++++ 本文抜粋

フォーク・ギタリストとしての眼差し〜デイヴィ・グレアム
デイヴィ・グレアムというギタリストを知ったのは、僕の場合やはりレッド・ツェペッリンのジミー・ペイジのルーツとしてだった。なかでもグレアム1962年の「シー・ムーヴズ・スルー・ザ・フェア」が、ヤードバーズ時代からのペイジのギター・ソロ作品「ホワイト・サマー」の原型になっている。
演奏時間がちょっと長めのこういうヴァージョンもある。
デイヴィ・グレアムのこのギター・ソロ作品「シー・ムーヴズ・スルー・ザ・フェア」の原曲はアイルランド民謡なんだけどね。でもアイリッシュとかケルト音楽というより中近東風だよなあ。そしてそもそもケルト音楽とアラブ音楽の親和性が高いのは、双方をお聴きのみなさんであればよくご存知のはず。
レッド・ツェッペリン時代でも初期はコンサートでやっていたペイジの「ホワイト・サマー」をお聴きになったことがある方であれば(公式盤『コーダ』に収録)、デイヴィ・グレアムの上掲音源をお聴きになって、アッ!そのまんまじゃないかと思っちゃうだろうなあ。そもそもペイジが DADGAD チューニングで弾きはじめたのは完全にグレアムの影響だ。
ペイジのギター・ソロ作品であるヤードバーズ時代の「ホワイト・サマー」は例えばこれ。
これについて、デイヴィ・グレアムの「シー・ムーヴズ・スルー・ザ・フェア」との”類似性”が指摘されてきたが…という書き方になっているものが多い。こりゃ甘いというか緩すぎるだろう。類似性なんていうようなもんじゃないぞ。ほぼそのままパクリじゃないか。ペイジいつものパターン。
またデイヴィ・グレアムの1964年「ムスタファ」。
これを踏まえた上で、レッド・ツェッペリン時代に「ホワイト・サマー〜ブラック・マウンテン・サイド」のメドレーでやったものをお聴きいただきたい。これは1970年のライヴ録音。
ねっ、お分りでしょ。ざっとこんな具合なので、デイヴィ・グレアムもなにも全く知らなかった頃は、僕もジミー・ペイジって面白いギター弾くんだなあと感心していたんだけど(まあ今でもそれはちょっとあるが)、デイヴィ・グレアムを聴いてみたら、そのルーツというかパクリ元がバレてしまった。
もちろんペイジばかりではなく、デイヴィ・グレアムがはじめたものらしい DADGAD チューニングはいろんなギタリストに広範囲に影響を及ぼしていて、グレアム自身このチューニングを思い付いたのはモロッコを旅して現地の音楽に触れ、それをギターで再現しようとしてのことだったらしい。

++++++++
++++ 提供データ

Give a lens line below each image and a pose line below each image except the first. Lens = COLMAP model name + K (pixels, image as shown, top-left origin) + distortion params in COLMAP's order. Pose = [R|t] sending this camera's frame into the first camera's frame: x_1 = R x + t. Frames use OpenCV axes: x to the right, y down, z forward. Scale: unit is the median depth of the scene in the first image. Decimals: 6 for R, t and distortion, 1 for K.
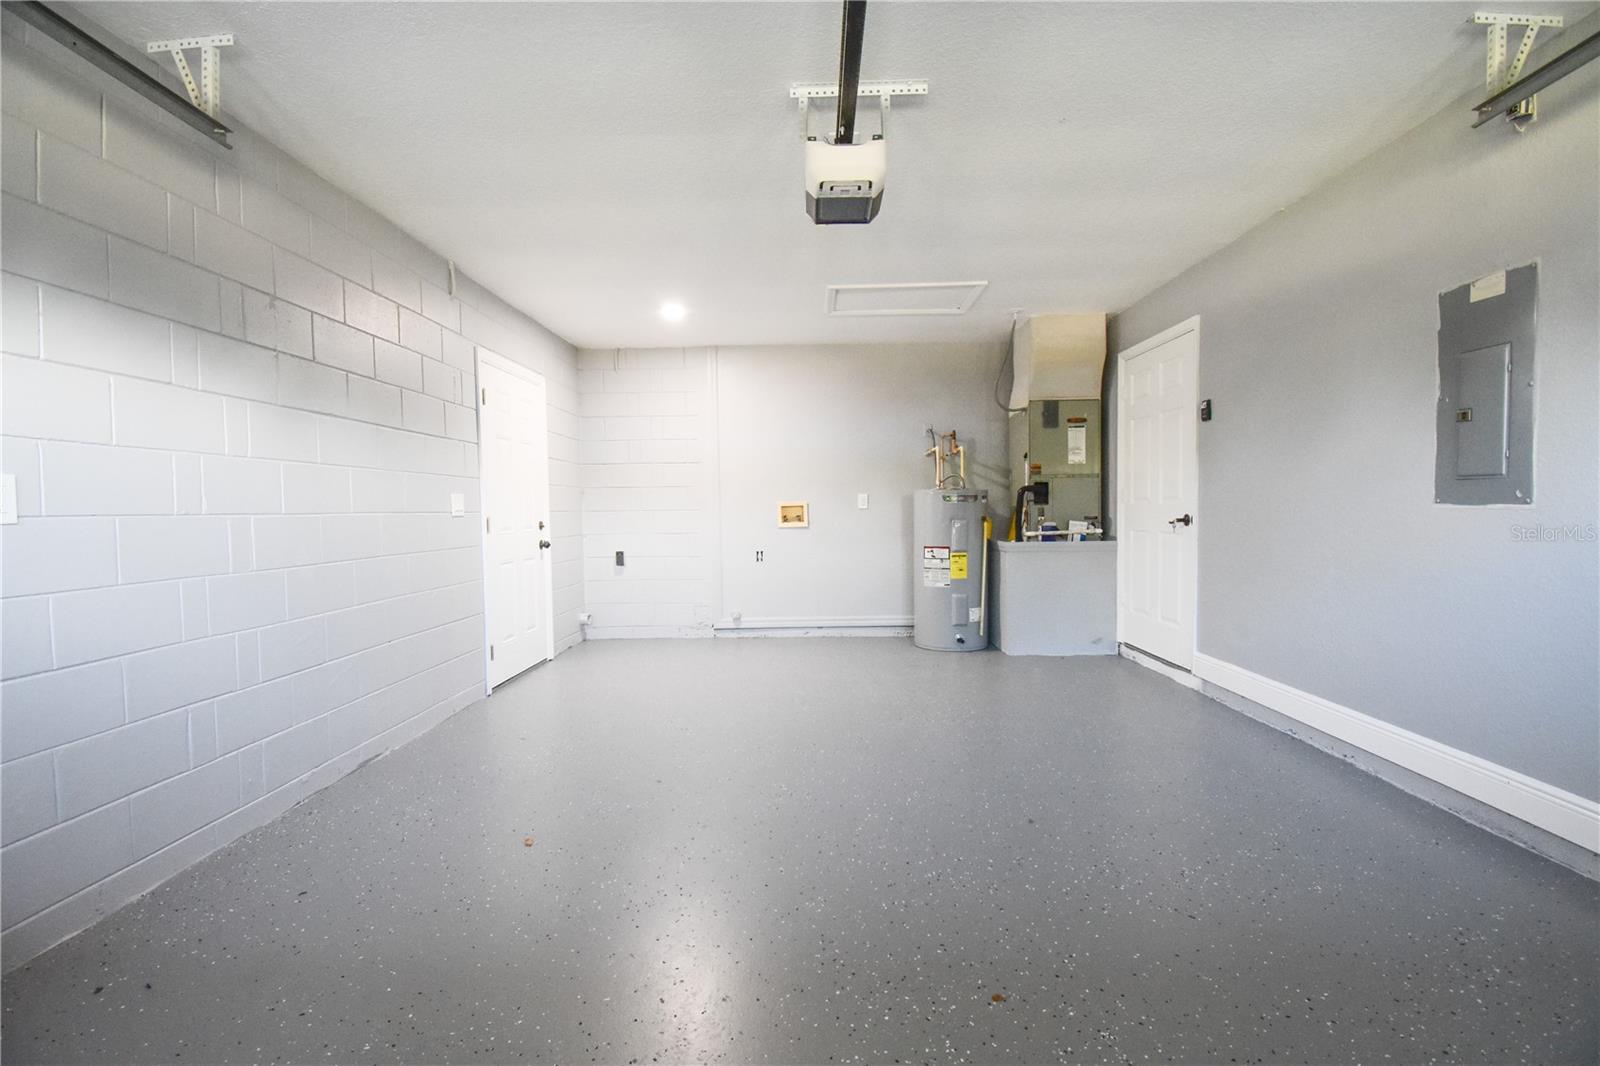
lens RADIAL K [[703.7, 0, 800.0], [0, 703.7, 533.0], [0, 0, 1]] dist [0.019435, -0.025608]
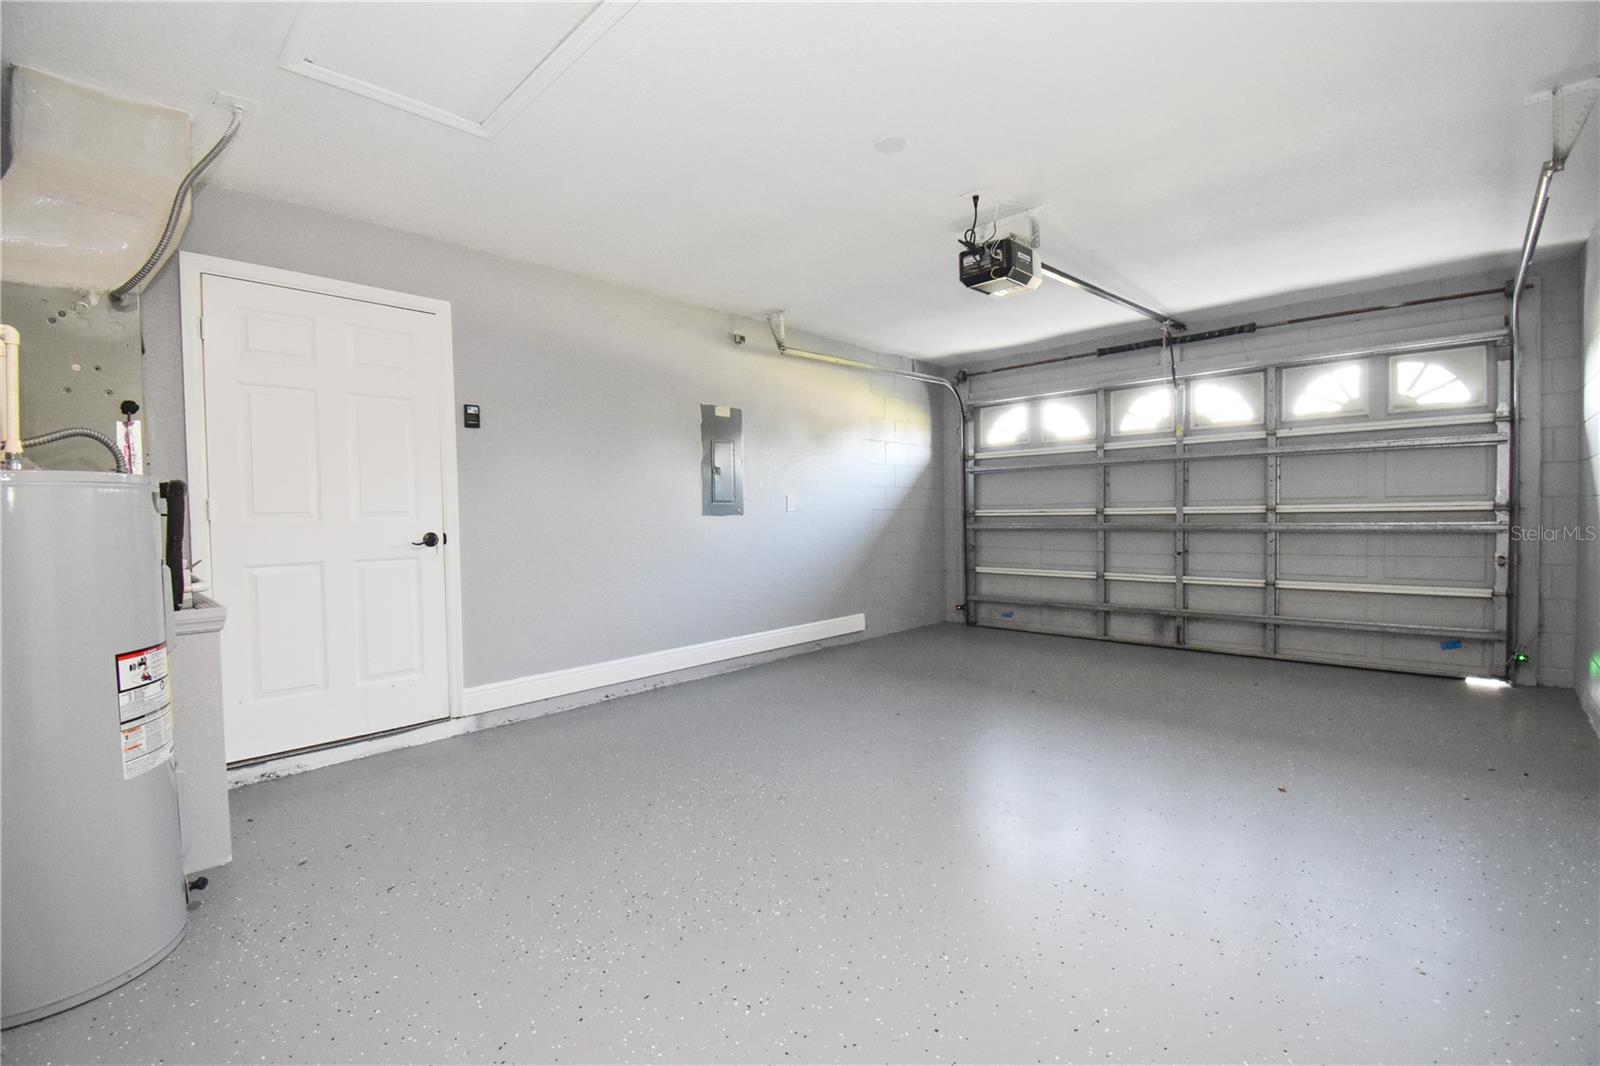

++++++++
++++ 提供データ

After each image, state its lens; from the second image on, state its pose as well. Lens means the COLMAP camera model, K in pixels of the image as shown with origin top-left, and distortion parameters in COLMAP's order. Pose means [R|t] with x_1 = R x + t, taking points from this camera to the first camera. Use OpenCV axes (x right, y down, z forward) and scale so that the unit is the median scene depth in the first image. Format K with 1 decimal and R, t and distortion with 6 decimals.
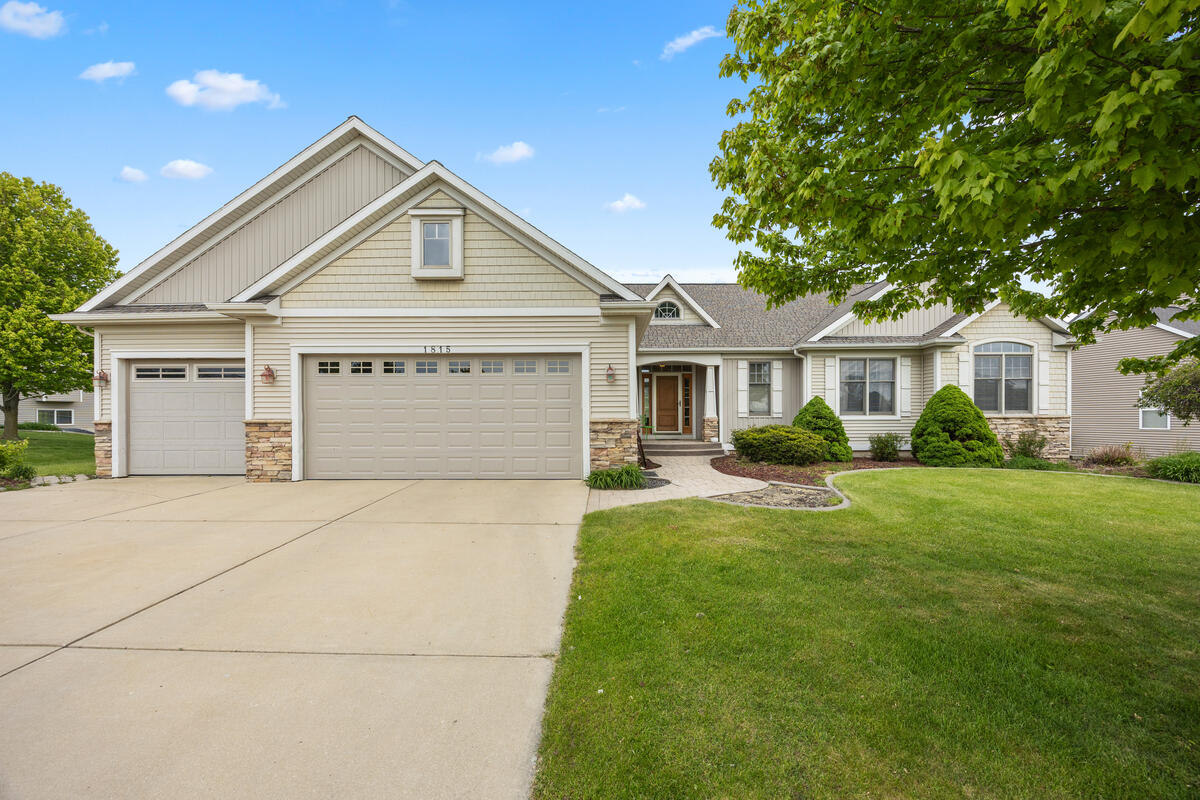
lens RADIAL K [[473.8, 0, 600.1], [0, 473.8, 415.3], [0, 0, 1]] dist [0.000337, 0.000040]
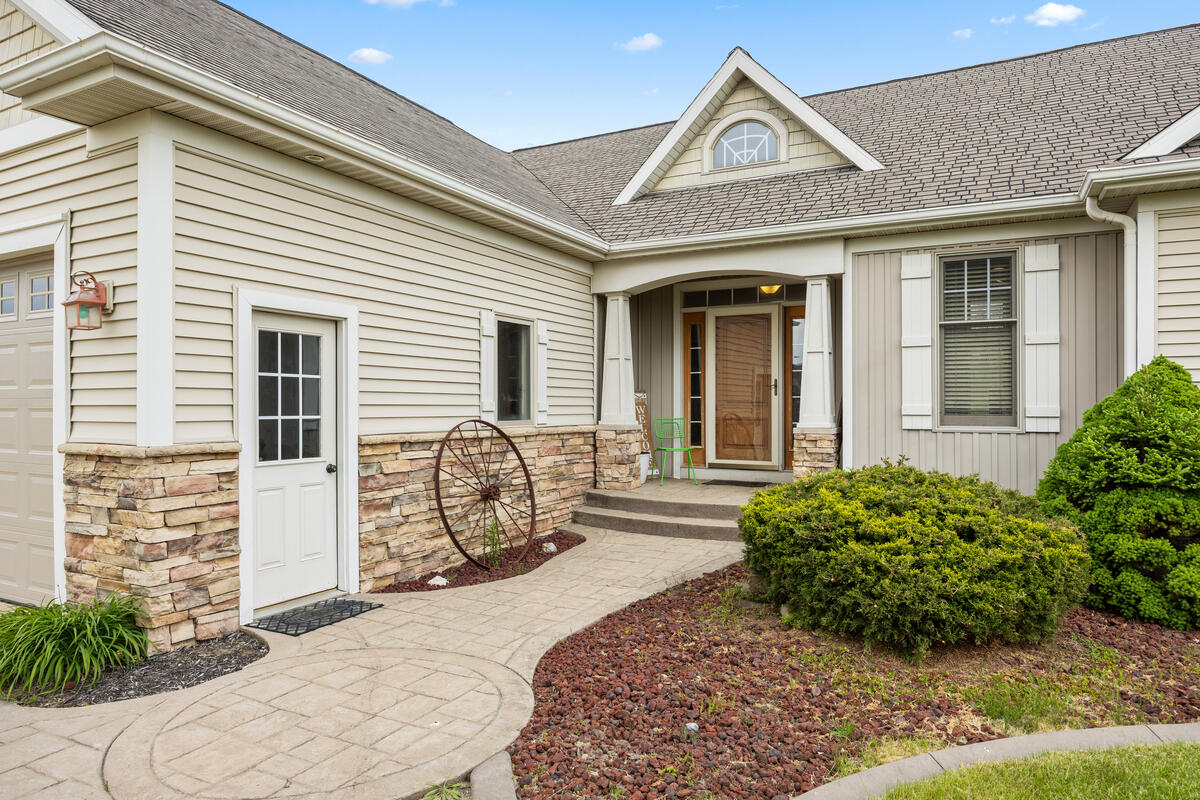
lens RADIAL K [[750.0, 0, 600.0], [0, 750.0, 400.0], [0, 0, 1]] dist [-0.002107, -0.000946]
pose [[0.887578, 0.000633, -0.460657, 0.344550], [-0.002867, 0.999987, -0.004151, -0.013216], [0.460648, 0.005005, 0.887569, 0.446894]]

++++++++

## [取り組む課題]
**1.** 次の各記述が本文の内容と一致するかを判定し、「はい」か「いいえ」で答えてください。あわせて、判断の根拠となる本文の語句をそのまま引用してください。(a) 「シー・ムーヴズ・スルー・ザ・フェア」の原曲はアイルランド民謡である。(b) デイヴィ・グレアムの「ムスタファ」は1962年の作品である。(c) グレアムがDADGADチューニングを思い付いたのは、モロッコへの旅がきっかけだったらしい。
**2.** 本文のうち、「デイヴィ・グレアムのこのギタ」から「か。ペイジいつものパターン。」までの部分を、両端を含めて一字も変えずに打ち直してください。
**3.** 本文によると、レッド・ツェッペリン時代の「ホワイト・サマー〜ブラック・マウンテン・サイド」のメドレーは、何年のライヴ録音ですか。
本文だけを根拠にして解答してください。

## [順番の解答]
**1.**
(a) はい。「「シー・ムーヴズ・スルー・ザ・フェア」の原曲はアイルランド民謡なんだけどね」
(b) いいえ。「またデイヴィ・グレアムの1964年「ムスタファ」。」
(c) はい。「モロッコを旅して現地の音楽に触れ、それをギターで再現しようとしてのことだったらしい」

**2.**
デイヴィ・グレアムのこのギター・ソロ作品「シー・ムーヴズ・スルー・ザ・フェア」の原曲はアイルランド民謡なんだけどね。でもアイリッシュとかケルト音楽というより中近東風だよなあ。そしてそもそもケルト音楽とアラブ音楽の親和性が高いのは、双方をお聴きのみなさんであればよくご存知のはず。
レッド・ツェッペリン時代でも初期はコンサートでやっていたペイジの「ホワイト・サマー」をお聴きになったことがある方であれば(公式盤『コーダ』に収録)、デイヴィ・グレアムの上掲音源をお聴きになって、アッ!そのまんまじゃないかと思っちゃうだろうなあ。そもそもペイジが DADGAD チューニングで弾きはじめたのは完全にグレアムの影響だ。
ペイジのギター・ソロ作品であるヤードバーズ時代の「ホワイト・サマー」は例えばこれ。
これについて、デイヴィ・グレアムの「シー・ムーヴズ・スルー・ザ・フェア」との”類似性”が指摘されてきたが…という書き方になっているものが多い。こりゃ甘いというか緩すぎるだろう。類似性なんていうようなもんじゃないぞ。ほぼそのままパクリじゃないか。ペイジいつものパターン。

**3.** 1970年のライヴ録音です。